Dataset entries
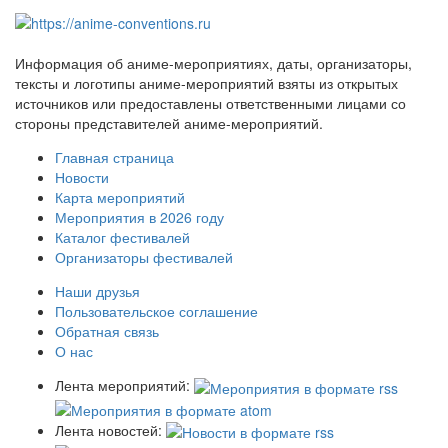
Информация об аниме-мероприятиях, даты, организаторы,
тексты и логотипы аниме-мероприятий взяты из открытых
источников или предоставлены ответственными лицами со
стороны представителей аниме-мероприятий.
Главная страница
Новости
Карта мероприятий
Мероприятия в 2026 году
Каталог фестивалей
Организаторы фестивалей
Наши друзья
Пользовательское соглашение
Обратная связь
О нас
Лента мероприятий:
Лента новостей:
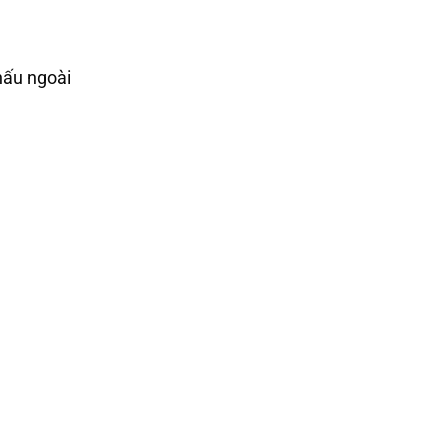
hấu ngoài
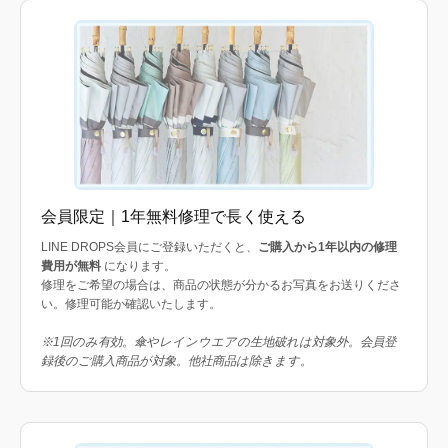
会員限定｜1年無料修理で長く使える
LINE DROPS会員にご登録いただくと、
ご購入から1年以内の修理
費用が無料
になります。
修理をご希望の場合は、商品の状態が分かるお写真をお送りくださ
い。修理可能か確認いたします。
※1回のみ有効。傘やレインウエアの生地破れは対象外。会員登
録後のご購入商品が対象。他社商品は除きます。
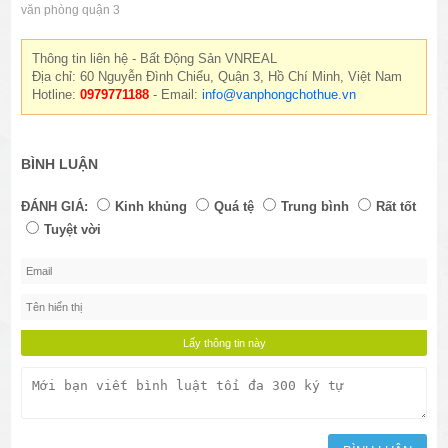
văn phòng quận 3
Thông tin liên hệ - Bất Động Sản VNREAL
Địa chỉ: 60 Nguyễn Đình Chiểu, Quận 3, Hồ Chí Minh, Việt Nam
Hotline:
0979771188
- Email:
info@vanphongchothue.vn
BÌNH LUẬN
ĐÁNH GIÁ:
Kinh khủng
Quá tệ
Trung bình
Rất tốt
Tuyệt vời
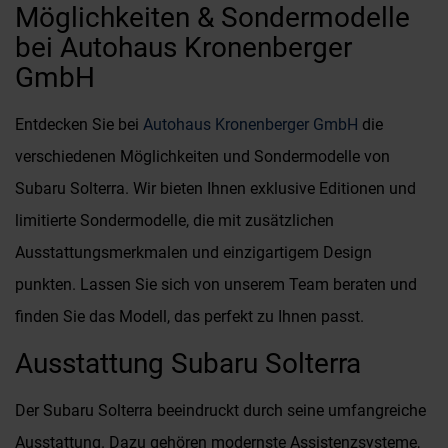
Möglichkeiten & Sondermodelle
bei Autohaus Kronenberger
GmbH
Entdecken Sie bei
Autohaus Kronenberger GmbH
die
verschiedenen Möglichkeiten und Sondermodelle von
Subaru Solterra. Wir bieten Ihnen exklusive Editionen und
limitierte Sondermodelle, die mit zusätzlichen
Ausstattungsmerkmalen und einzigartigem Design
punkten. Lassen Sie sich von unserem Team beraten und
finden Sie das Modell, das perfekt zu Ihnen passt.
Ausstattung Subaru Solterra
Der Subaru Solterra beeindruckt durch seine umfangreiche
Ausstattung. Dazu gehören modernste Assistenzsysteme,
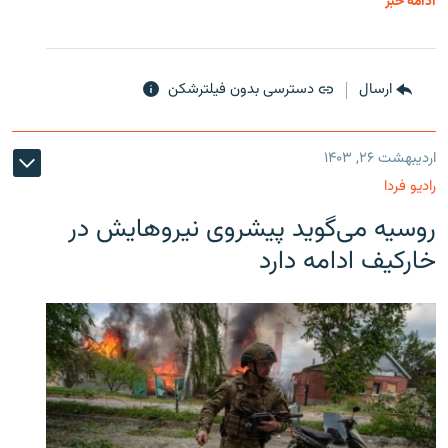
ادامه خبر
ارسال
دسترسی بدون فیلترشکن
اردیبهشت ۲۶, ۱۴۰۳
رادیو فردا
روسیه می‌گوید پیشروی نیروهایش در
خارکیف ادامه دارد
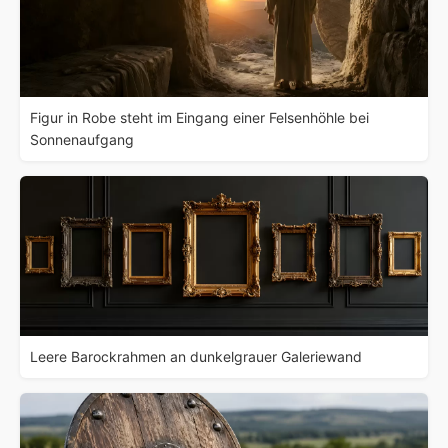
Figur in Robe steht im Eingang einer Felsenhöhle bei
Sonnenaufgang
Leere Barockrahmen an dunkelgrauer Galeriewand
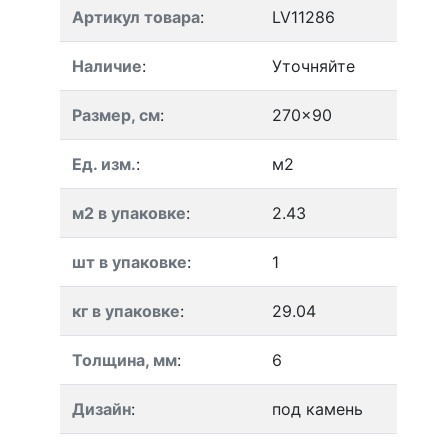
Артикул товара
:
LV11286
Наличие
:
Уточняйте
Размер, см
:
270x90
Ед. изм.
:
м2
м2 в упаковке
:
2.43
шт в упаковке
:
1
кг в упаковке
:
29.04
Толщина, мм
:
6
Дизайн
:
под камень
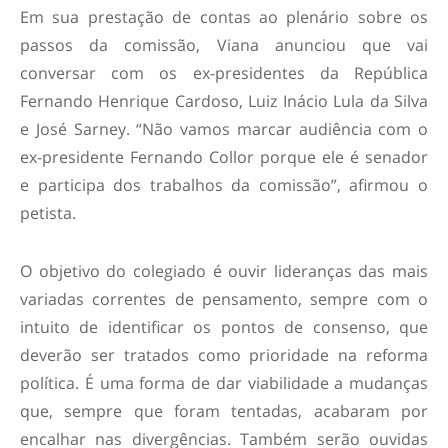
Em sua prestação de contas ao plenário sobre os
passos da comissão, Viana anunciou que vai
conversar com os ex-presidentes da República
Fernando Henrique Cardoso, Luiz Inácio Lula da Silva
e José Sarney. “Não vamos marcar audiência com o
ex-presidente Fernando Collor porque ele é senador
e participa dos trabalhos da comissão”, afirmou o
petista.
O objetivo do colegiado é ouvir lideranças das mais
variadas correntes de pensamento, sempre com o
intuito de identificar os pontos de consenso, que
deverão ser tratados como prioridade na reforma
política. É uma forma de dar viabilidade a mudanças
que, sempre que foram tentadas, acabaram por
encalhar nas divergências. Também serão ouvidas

▸ INSTRUCTIONS TO FOLLOW: The lines wanted run from the line containing "шт в упаковке" through the end of the entries; return them exactly, both ends included, and keep pictures out.

▸ WRITTEN RESPONSE:
шт в упаковке
:
1
кг в упаковке
:
29.04
Толщина, мм
:
6
Дизайн
:
под камень
Em sua prestação de contas ao plenário sobre os
passos da comissão, Viana anunciou que vai
conversar com os ex-presidentes da República
Fernando Henrique Cardoso, Luiz Inácio Lula da Silva
e José Sarney. “Não vamos marcar audiência com o
ex-presidente Fernando Collor porque ele é senador
e participa dos trabalhos da comissão”, afirmou o
petista.
O objetivo do colegiado é ouvir lideranças das mais
variadas correntes de pensamento, sempre com o
intuito de identificar os pontos de consenso, que
deverão ser tratados como prioridade na reforma
política. É uma forma de dar viabilidade a mudanças
que, sempre que foram tentadas, acabaram por
encalhar nas divergências. Também serão ouvidas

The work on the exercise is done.